Нет, это не заслуга, а удача
Стать девушке солдатом на войне.
Когда б сложилась жизнь моя иначе,
Как в День Победы стыдно было б мне!

Чувство стыда всё-таки пришло, но позже. Не за себя, за ту новую Россию, выдавливающую из нашей истории героическую страну, за которую были отданы миллионы жизней. Когда-то торжествовавшая победу, Друнина так и не смирилась с тем, что на самом деле уже подкрадывалась пора ощущать великое поражение. Новая идеология, строившаяся на культе денег, разила точнее пуль и страшнее осколков.

В 1990-м её избрали депутатом Верховного Совета России. Поэт Николай Старшинов, зная её нелюбовь к заседаниям и совещаниям, спросил: «Зачем?» – «Единственное, что меня побудило это сделать, – ответила она, – желание защитить нашу армию, участников Великой Отечественной войны и войны в Афганистане.
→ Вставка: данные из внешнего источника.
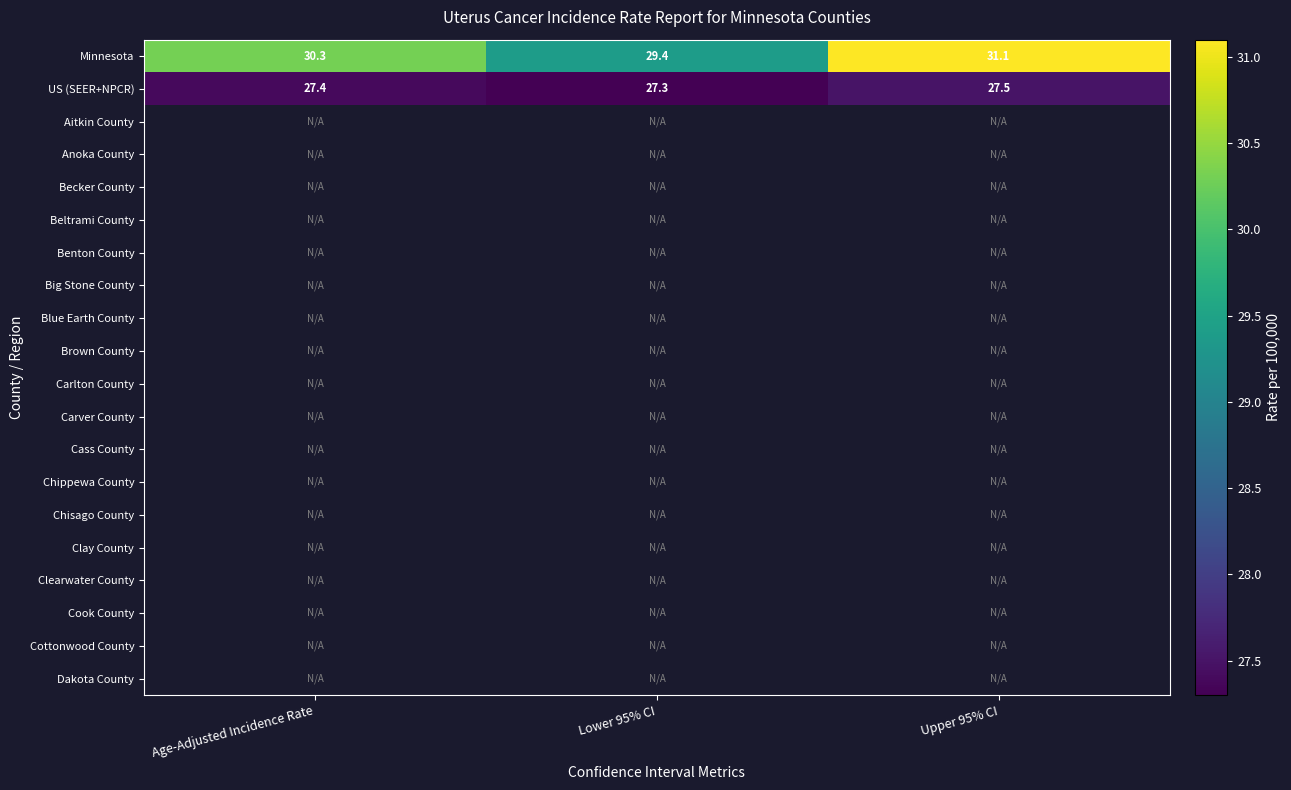

How many categories are shown in the chart?

3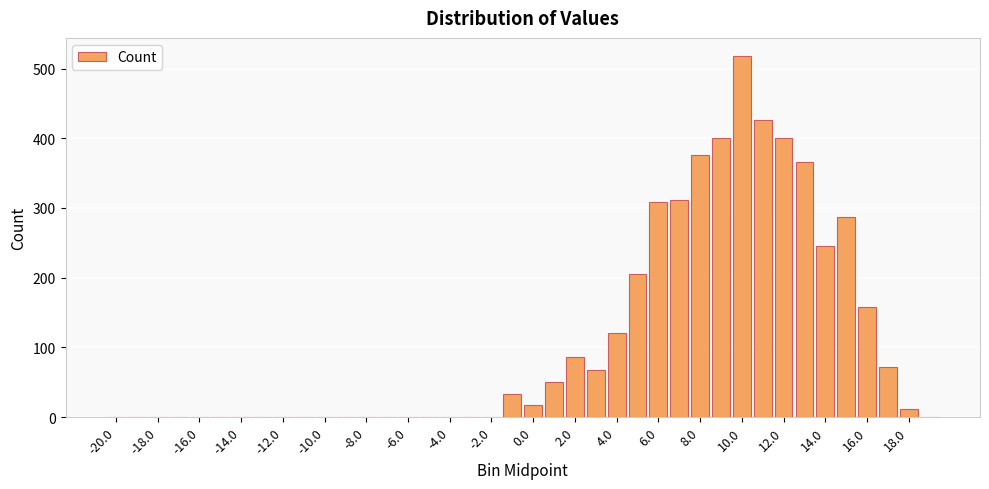

What is the sum of all values?

4464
Очень больно видеть ветеранов, побирающихся в подземных переходах, и искалеченных мальчишек, которые даже не могут получить удобные протезы». Вскоре Друнина отчаялась и вышла из депутатского корпуса. «Мне нечего там делать – одна говорильня. Стена! Не прошибёшь!» Не припомню, чтобы Госдуму или Совет Федерации по принципиальным соображениям покинул хоть один депутат или сенатор. Либо у них там всё и всегда получается для нашего с вами блага, либо вместе с приобретением полномочий одновременно теряют они и свои декларируемые принципы.

Разочаровавшись в своей новой стране, она разочаровалась и в самой жизни. Перед самоубийством написала последние строки: «Потому выбираю смерть,/Как летит под откос Россия,/Не могу, не хочу смотреть!» И это при том, что видела она всего лишь вершину айсберга. Только-только отделились прибалтийские страны, где она воевала в 44-м. Но ещё не разгуливали там открыто бритоголовые «наци» с фашистской символикой.

Ещё не маршировали по улицам Риги и Киева обласканные местной властью солдаты и офицеры, присягавшие на верность фюреру.
Ещё никто не думал осуществлять бизнес-проект, связанный с созданием дома-музея генерала-предателя Власова.
Ещё каждый призыв не проливался золотым дождём на военкоматы.
Ещё на улицах российских городов не убивали просто так – из-за цвета кожи или разреза глаз.
Ещё директор мебельного магазина не был назначен министром обороны при позорно-молчаливом одобрении генералитета.
Ещё безработная жена первого вице-премьера не декларировала годовой доход в 642 миллиона рублей.
Ещё не начался цирк, срежиссированный Чубайсом и названный ваучеризацией.
Ещё майор милиции просто так, от скуки не перестрелял посетителей супермаркета.
Ещё депутатские места не покупались, а в депутаты шли, чтобы хоть что-то сделать для России, а не всё для себя.
Ещё слова «откат» и «госзаказ» не были синонимами, а ежегодный оборот взяток в России не достигал 300 млрд долларов, составляя около четверти объёма ВВП.
Ещё по указке грузинского президента не был взорван в Кутаиси памятник воинам, погибшим в Великой Отечественной.
Ещё наша страна не занимала по коррупции 147-е место, где-то между Кенией и Бангладеш.
Ещё человек, похожий на Генерального прокурора, не парился в бане с голыми девками.
Ёщё чиновники со строителями из-за собственной алчности и разгильдяйства не устроили на ГЭС крупнейшую техногенную катастрофу.
Ещё не сгорели заживо, и не в подожжённом фашистами сарае на войне, а в подожжённом своими же клубе, как на войне, 156 человек.
Ещё не было передачи «Дом-2».
Ещё россияне не испытывали чувства гордости за 87 отечественных миллиардеров, вошедших в список «Форбс-2008» и богатевших со скоростью, противоречащей мировым законам экономики.
Ещё наше общество не было настолько инфантильным, а мы сами такими бездушными к чужому горю, даже детскому.
Ещё не грянул финансовый кризис, и к обворованному ИМИ же государству ОНИ ещё не бросились за финансовой помощью.

Из военной науки хорошо известно: удержать высоту тяжелее, чем её взять.
Мы победили в самой страшной войне. Но смогли ли мы удержать эту Победу?